Maintenant, appliquer le critère de Kelly dans le trading de cryptomonnaies n’est pas direct. Il faut d’abord estimer des probabilités réelles en utilisant l’analyse technique, des données historiques et des modèles prédictifs. Ensuite, vous établissez votre plan de gestion des risques, en définissant le capital maximum que vous êtes prêt à risquer par opération. C’est ici que le calcul du critère de Kelly entre en jeu : vous prenez ces probabilités estimées, les probabilités de rendement de votre opération, et la formule vous indique exactement quel pourcentage de votre capital vous devriez engager.

Prenons un exemple concret. Disons que vous analysez une monnaie et estimez une probabilité de 60 % d’appréciation. L’opération offre des probabilités de 2:1, ce qui signifie un potentiel de rendement double. En appliquant le critère de Kelly : f* = (2 × 0.6 - 0.4) / 2 = 0.4. Cela signifie 40 % de votre capital. C’est agressif, mais mathématiquement optimal pour ce scénario.

L’avantage principal est la discipline. Le critère de Kelly vous oblige à dimensionner vos positions en vous basant sur la logique, non sur l’émotion. Vous évitez l’effet de levier excessif et aussi la sous-utilisation de votre argent. Sur des marchés volatils comme la crypto, c’est crucial pour la survie à long terme.

Mais voici ce qui est réel : il existe des limitations importantes. La volatilité extrême de la crypto rend l’estimation précise des probabilités presque impossible. Les mouvements de prix répondent à des facteurs non financiers, au sentiment du marché, aux changements réglementaires, aux nouvelles technologiques. Tout cela déforme vos calculs de probabilité. De plus, le critère de Kelly suppose que vous pouvez appliquer la formule de manière rigide, mais différents traders ont des tolérances au risque totalement différentes. Ce qui est optimal mathématiquement peut être psychologiquement insoutenable pour vous.

Un autre problème : en période de volatilité extrême, le critère de Kelly peut vous exposer à des pertes substantielles rapidement. Sur la crypto, où les prix peuvent fluctuer de 20-30 % en quelques heures, cela signifie que votre capital peut s’épuiser en peu d’opérations mauvaises.

Il est intéressant de le comparer au modèle Black-Scholes, qui est utilisé pour valoriser les options européennes en tenant compte du prix de l’actif, de la volatilité, du temps jusqu’à l’échéance et des taux d’intérêt. Ce sont deux outils mathématiques puissants, mais qui abordent des problèmes différents. Black-Scholes évalue des dérivés. Le critère de Kelly dimensionne les positions.

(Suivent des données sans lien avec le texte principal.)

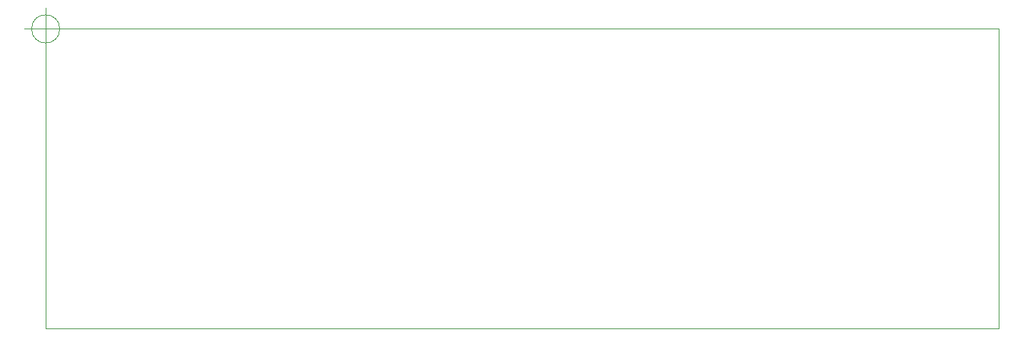
<source format=gbr>
%TF.GenerationSoftware,KiCad,Pcbnew,(5.1.10)-1*%
%TF.CreationDate,2021-07-03T16:07:00+02:00*%
%TF.ProjectId,mccake-5.25-inch-bay,6d636361-6b65-42d3-952e-32352d696e63,rev?*%
%TF.SameCoordinates,Original*%
%TF.FileFunction,Profile,NP*%
%FSLAX46Y46*%
G04 Gerber Fmt 4.6, Leading zero omitted, Abs format (unit mm)*
G04 Created by KiCad (PCBNEW (5.1.10)-1) date 2021-07-03 16:07:00*
%MOMM*%
%LPD*%
G01*
G04 APERTURE LIST*
%TA.AperFunction,Profile*%
%ADD10C,0.050000*%
%TD*%
G04 APERTURE END LIST*
D10*
X227330000Y-76200000D02*
X114300000Y-76200000D01*
X227330000Y-111760000D02*
X227330000Y-76200000D01*
X114300000Y-111760000D02*
X227330000Y-111760000D01*
X114300000Y-76200000D02*
X114300000Y-111760000D01*
X115966666Y-76200000D02*
G75*
G03*
X115966666Y-76200000I-1666666J0D01*
G01*
X111800000Y-76200000D02*
X116800000Y-76200000D01*
X114300000Y-73700000D02*
X114300000Y-78700000D01*
M02*

</source>
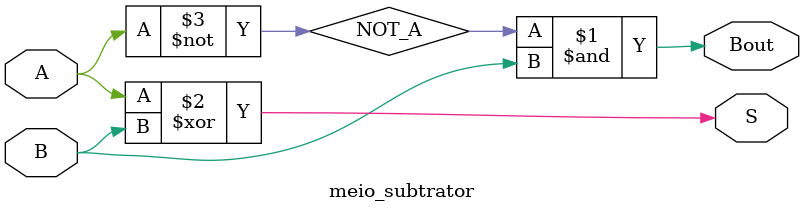
<source format=v>
module meio_subtrator(S, Bout, A, B);
	input A, B;
   output S, Bout;
	
   wire NOT_A;
	
	not not0(NOT_A, A);
	and and0(Bout, NOT_A, B);
	xor xor0(S, A, B);
	
endmodule 
</source>
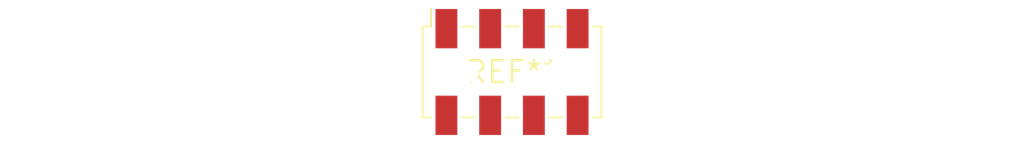
<source format=kicad_pcb>
(kicad_pcb (version 20240108) (generator pcbnew)

  (general
    (thickness 1.6)
  )

  (paper "A4")
  (layers
    (0 "F.Cu" signal)
    (31 "B.Cu" signal)
    (32 "B.Adhes" user "B.Adhesive")
    (33 "F.Adhes" user "F.Adhesive")
    (34 "B.Paste" user)
    (35 "F.Paste" user)
    (36 "B.SilkS" user "B.Silkscreen")
    (37 "F.SilkS" user "F.Silkscreen")
    (38 "B.Mask" user)
    (39 "F.Mask" user)
    (40 "Dwgs.User" user "User.Drawings")
    (41 "Cmts.User" user "User.Comments")
    (42 "Eco1.User" user "User.Eco1")
    (43 "Eco2.User" user "User.Eco2")
    (44 "Edge.Cuts" user)
    (45 "Margin" user)
    (46 "B.CrtYd" user "B.Courtyard")
    (47 "F.CrtYd" user "F.Courtyard")
    (48 "B.Fab" user)
    (49 "F.Fab" user)
    (50 "User.1" user)
    (51 "User.2" user)
    (52 "User.3" user)
    (53 "User.4" user)
    (54 "User.5" user)
    (55 "User.6" user)
    (56 "User.7" user)
    (57 "User.8" user)
    (58 "User.9" user)
  )

  (setup
    (pad_to_mask_clearance 0)
    (pcbplotparams
      (layerselection 0x00010fc_ffffffff)
      (plot_on_all_layers_selection 0x0000000_00000000)
      (disableapertmacros false)
      (usegerberextensions false)
      (usegerberattributes false)
      (usegerberadvancedattributes false)
      (creategerberjobfile false)
      (dashed_line_dash_ratio 12.000000)
      (dashed_line_gap_ratio 3.000000)
      (svgprecision 4)
      (plotframeref false)
      (viasonmask false)
      (mode 1)
      (useauxorigin false)
      (hpglpennumber 1)
      (hpglpenspeed 20)
      (hpglpendiameter 15.000000)
      (dxfpolygonmode false)
      (dxfimperialunits false)
      (dxfusepcbnewfont false)
      (psnegative false)
      (psa4output false)
      (plotreference false)
      (plotvalue false)
      (plotinvisibletext false)
      (sketchpadsonfab false)
      (subtractmaskfromsilk false)
      (outputformat 1)
      (mirror false)
      (drillshape 1)
      (scaleselection 1)
      (outputdirectory "")
    )
  )

  (net 0 "")

  (footprint "Samtec_HLE-104-02-xxx-DV-LC_2x04_P2.54mm_Horizontal" (layer "F.Cu") (at 0 0))

)

</source>
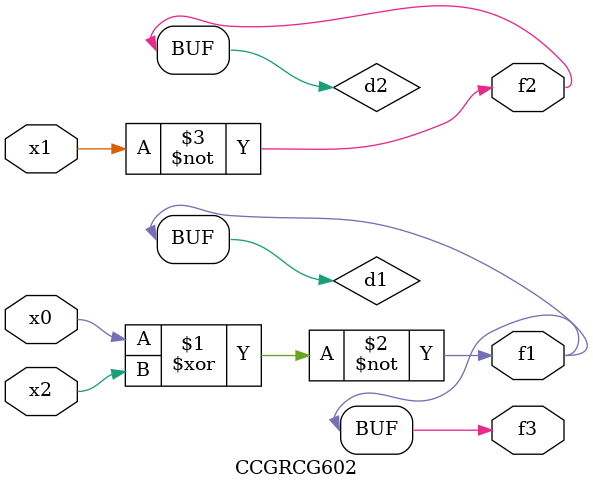
<source format=v>
module CCGRCG602(
	input x0, x1, x2,
	output f1, f2, f3
);

	wire d1, d2, d3;

	xnor (d1, x0, x2);
	nand (d2, x1);
	nor (d3, x1, x2);
	assign f1 = d1;
	assign f2 = d2;
	assign f3 = d1;
endmodule

</source>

Ma perspective après avoir observé cela : le critère de Kelly est un cadre excellent, mais en crypto, il nécessite des ajustements pragmatiques. Considérez les coûts de transaction, le glissement, les facteurs psychologiques. Ne l’appliquez pas à 100 % comme le dit la formule pure. Beaucoup de traders expérimentés utilisent une version "fractionnée", en misant 50 % de ce que Kelly suggère, ce qui réduit le risque sans sacrifier trop de croissance.

La vraie application du critère de Kelly sur les marchés de cryptomonnaies demande une recherche constante du marché, une réévaluation des probabilités à mesure que les conditions changent, et une flexibilité pour ajuster. Si vous le combinez avec une gestion des risques robuste et une analyse technique solide, vous avez une stratégie cohérente. Mais ce n’est jamais une solution magique.

Au final, chaque opération comporte des risques. Le critère de Kelly n’est qu’un outil supplémentaire dans votre boîte à outils. La recherche personnelle et la discipline restent les plus importantes.